◆ Exercise details ◆
Copy the result of filtering the entries below for lines that include the string "three".

*** Extracted records

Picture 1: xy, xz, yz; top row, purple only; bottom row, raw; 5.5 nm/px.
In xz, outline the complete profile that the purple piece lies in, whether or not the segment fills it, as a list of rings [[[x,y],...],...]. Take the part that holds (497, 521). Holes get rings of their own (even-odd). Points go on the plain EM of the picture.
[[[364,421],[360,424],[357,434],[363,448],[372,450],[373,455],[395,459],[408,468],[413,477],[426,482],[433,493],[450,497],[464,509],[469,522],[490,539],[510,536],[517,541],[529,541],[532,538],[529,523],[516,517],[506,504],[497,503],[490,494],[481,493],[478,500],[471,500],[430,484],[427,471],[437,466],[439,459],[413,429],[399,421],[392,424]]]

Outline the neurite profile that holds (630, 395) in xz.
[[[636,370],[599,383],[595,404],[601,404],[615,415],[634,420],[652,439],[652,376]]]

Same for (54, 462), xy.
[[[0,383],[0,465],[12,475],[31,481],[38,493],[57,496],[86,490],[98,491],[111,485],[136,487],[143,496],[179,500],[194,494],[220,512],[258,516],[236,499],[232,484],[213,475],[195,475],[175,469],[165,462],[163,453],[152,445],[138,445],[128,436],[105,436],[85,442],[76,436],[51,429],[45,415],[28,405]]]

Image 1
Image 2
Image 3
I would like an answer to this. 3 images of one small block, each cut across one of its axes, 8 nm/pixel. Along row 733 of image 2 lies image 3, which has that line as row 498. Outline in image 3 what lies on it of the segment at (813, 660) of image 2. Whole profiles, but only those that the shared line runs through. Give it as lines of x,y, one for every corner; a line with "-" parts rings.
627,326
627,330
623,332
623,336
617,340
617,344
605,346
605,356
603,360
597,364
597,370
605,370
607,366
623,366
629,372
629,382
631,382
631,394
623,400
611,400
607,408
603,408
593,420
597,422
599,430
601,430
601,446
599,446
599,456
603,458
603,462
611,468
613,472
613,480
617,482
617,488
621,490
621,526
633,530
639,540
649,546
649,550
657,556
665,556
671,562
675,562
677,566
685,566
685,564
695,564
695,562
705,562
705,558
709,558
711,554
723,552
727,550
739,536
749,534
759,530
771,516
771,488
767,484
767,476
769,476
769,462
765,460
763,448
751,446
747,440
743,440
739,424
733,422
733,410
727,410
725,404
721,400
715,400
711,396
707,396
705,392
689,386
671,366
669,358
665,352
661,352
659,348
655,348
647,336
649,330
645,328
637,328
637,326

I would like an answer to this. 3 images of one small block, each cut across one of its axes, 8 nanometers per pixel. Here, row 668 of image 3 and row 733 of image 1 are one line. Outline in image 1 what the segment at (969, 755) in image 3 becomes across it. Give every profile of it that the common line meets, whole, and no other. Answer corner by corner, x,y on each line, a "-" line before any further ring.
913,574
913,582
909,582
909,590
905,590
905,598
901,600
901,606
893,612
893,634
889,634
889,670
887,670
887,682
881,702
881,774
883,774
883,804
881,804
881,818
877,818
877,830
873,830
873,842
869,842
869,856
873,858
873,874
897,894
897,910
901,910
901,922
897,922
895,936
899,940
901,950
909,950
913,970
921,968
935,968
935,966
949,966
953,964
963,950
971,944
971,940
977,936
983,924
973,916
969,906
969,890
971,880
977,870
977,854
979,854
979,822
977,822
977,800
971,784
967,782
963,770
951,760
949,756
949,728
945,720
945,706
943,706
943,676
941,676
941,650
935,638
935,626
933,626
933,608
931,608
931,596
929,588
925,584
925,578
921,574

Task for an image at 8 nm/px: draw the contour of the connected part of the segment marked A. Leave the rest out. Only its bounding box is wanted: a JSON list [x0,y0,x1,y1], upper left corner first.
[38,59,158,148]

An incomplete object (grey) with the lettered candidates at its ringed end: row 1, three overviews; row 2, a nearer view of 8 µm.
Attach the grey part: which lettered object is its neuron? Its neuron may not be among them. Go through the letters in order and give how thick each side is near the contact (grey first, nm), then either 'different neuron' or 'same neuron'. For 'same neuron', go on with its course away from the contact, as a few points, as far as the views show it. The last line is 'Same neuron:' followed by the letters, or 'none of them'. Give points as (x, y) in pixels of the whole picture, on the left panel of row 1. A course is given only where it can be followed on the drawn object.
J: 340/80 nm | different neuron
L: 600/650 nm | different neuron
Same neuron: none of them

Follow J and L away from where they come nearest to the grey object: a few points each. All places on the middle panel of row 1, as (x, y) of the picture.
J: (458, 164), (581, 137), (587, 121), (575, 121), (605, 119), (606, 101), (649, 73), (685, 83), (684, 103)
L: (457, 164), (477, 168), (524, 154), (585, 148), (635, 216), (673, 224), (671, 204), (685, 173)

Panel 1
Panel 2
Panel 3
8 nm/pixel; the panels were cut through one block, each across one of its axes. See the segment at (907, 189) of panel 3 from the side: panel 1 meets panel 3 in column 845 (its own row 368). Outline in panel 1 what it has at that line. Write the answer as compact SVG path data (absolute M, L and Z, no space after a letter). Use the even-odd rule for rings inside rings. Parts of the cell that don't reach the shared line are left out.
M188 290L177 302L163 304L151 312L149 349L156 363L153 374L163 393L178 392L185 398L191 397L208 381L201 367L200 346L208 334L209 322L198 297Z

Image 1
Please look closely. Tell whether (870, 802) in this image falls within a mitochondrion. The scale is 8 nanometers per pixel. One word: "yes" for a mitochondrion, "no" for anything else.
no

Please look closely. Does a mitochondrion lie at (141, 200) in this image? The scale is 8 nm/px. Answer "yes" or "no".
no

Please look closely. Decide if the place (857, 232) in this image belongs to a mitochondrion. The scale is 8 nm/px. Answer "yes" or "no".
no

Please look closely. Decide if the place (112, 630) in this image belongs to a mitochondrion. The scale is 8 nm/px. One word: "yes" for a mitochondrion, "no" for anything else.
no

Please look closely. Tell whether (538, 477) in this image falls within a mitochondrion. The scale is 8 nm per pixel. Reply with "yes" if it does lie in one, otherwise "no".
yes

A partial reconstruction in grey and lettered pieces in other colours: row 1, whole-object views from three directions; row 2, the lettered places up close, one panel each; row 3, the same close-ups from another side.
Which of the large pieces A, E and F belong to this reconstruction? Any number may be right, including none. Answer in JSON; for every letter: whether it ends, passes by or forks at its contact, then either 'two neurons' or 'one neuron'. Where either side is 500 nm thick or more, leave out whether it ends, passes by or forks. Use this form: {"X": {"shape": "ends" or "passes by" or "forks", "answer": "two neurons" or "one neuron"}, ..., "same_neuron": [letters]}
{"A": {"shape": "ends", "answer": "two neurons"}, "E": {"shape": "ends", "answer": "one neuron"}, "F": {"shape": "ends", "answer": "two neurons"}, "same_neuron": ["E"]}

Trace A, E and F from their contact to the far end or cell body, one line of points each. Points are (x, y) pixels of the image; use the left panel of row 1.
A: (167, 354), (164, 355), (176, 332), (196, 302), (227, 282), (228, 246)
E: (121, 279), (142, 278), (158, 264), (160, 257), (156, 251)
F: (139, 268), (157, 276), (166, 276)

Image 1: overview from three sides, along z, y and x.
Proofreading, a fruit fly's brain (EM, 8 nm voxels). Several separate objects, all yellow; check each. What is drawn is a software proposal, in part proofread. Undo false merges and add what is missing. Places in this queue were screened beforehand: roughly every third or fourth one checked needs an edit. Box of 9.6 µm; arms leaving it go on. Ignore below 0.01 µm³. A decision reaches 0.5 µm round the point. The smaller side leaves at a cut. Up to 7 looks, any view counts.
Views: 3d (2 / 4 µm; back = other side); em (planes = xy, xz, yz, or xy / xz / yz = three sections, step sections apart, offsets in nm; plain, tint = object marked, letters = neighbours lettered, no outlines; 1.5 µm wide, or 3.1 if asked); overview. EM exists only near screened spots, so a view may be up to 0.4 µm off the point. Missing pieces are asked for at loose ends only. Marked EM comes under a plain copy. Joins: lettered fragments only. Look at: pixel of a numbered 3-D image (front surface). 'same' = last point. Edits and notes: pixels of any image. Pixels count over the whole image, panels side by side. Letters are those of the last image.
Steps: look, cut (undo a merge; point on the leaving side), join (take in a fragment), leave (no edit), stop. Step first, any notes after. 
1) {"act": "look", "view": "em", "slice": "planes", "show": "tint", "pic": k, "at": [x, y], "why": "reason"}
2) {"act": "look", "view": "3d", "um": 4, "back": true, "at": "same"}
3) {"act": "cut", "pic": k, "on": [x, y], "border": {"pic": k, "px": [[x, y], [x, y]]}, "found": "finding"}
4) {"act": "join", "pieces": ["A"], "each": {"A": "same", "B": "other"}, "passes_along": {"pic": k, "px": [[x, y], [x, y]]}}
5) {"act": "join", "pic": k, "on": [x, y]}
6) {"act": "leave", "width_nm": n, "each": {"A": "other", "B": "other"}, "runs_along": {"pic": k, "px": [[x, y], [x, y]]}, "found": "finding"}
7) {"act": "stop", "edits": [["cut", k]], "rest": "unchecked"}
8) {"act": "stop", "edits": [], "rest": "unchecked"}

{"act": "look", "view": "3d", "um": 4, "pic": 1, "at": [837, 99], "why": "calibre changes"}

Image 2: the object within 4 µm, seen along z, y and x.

******

◆ Result of the task ◆
An incomplete object (grey) with the lettered candidates at its ringed end: row 1, three overviews; row 2, a nearer view of 8 µm.
A partial reconstruction in grey and lettered pieces in other colours: row 1, whole-object views from three directions; row 2, the lettered places up close, one panel each; row 3, the same close-ups from another side.
Image 1: overview from three sides, along z, y and x.
Views: 3d (2 / 4 µm; back = other side); em (planes = xy, xz, yz, or xy / xz / yz = three sections, step sections apart, offsets in nm; plain, tint = object marked, letters = neighbours lettered, no outlines; 1.5 µm wide, or 3.1 if asked); overview. EM exists only near screened spots, so a view may be up to 0.4 µm off the point. Missing pieces are asked for at loose ends only. Marked EM comes under a plain copy. Joins: lettered fragments only. Look at: pixel of a numbered 3-D image (front surface). 'same' = last point. Edits and notes: pixels of any image. Pixels count over the whole image, panels side by side. Letters are those of the last image.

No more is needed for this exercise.